Anathema – A Fine Day to Exit – Review

Anathema

A Fine Day to Exit (Koch)
by Martin Popoff

There was furtive, furrowed brow discussion with respect to whether Anathema was even part of a metalhead’s food for thought after a shared consortium meander through the band’s brooding new Radiohead-trip album A Fine Day To Exit. Indeed, no band has ever moved farther afield from their original sound within this genre we love, and possibly even outside of it. But it is Anathema’s death roots that potentially coil around the hearts of a wizened noise consumer who might deem it a worthy pastime to read our ramblings. Or maybe not, given the nearly unrecognizable acoustic alt-rock postures and understandings pervading every song on here.
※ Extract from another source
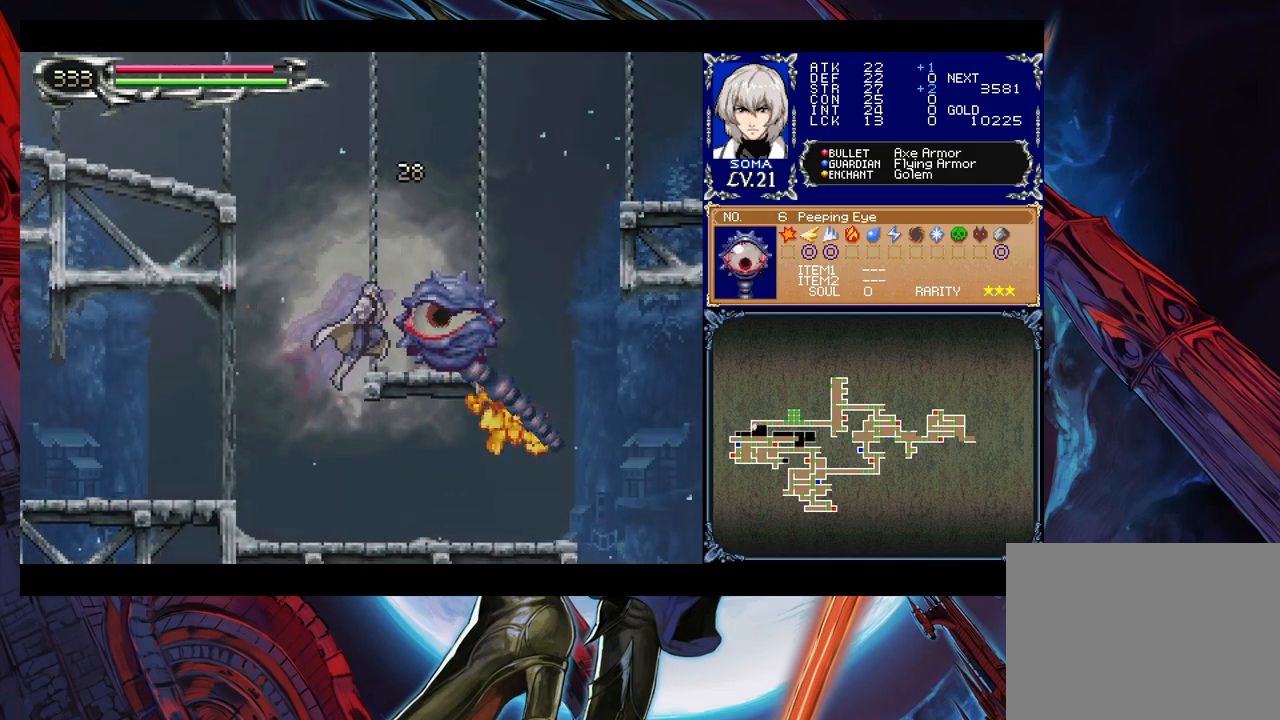
{"buttons": ["B"], "left_stick": "center", "events": [[183, "left_stick", "left"], [283, "left_stick", "center"], [333, "left_stick", "right"], [383, "B", "down"], [450, "left_stick", "center"]]}
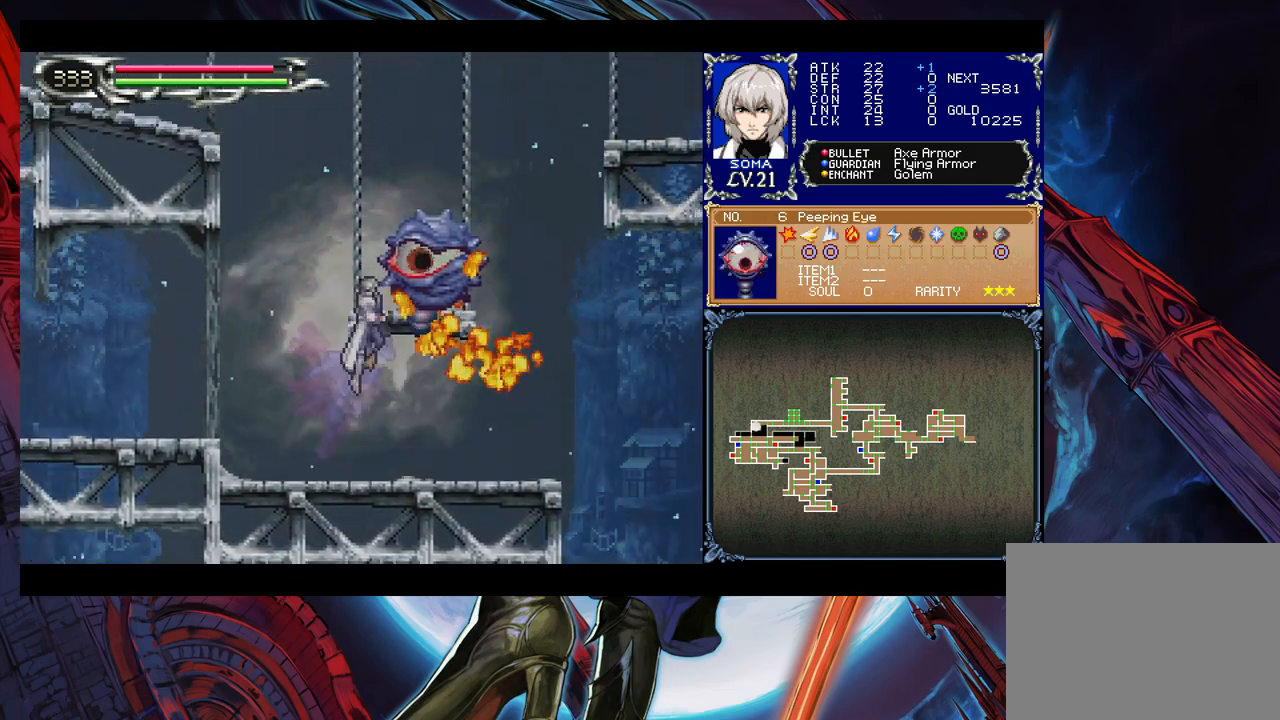
{"buttons": [], "left_stick": "center", "events": [[300, "B", "up"]]}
But the difference is the convincing nature of the album’s darkness (only ex-doomers could sound so down), as well as the deft navigation of the guitar in its many moods, even if the metal is only the occasional brief swell of behaved noise. S’funny: From a metal point of view (which, if Koch doesn’t market this properly, is going to be the only view the album will see), you’re going to hear clarion cries of genius, punctuated by the deafening silence and alienated glassy stares of those who can no longer relate. Put me in the former camp (begrudgingly: A band isn’t automatically supra-intelligent because they arrive here from there), myself a listener of tons of acoustic music. But man, I can understand those who lament that we’ve lost another one.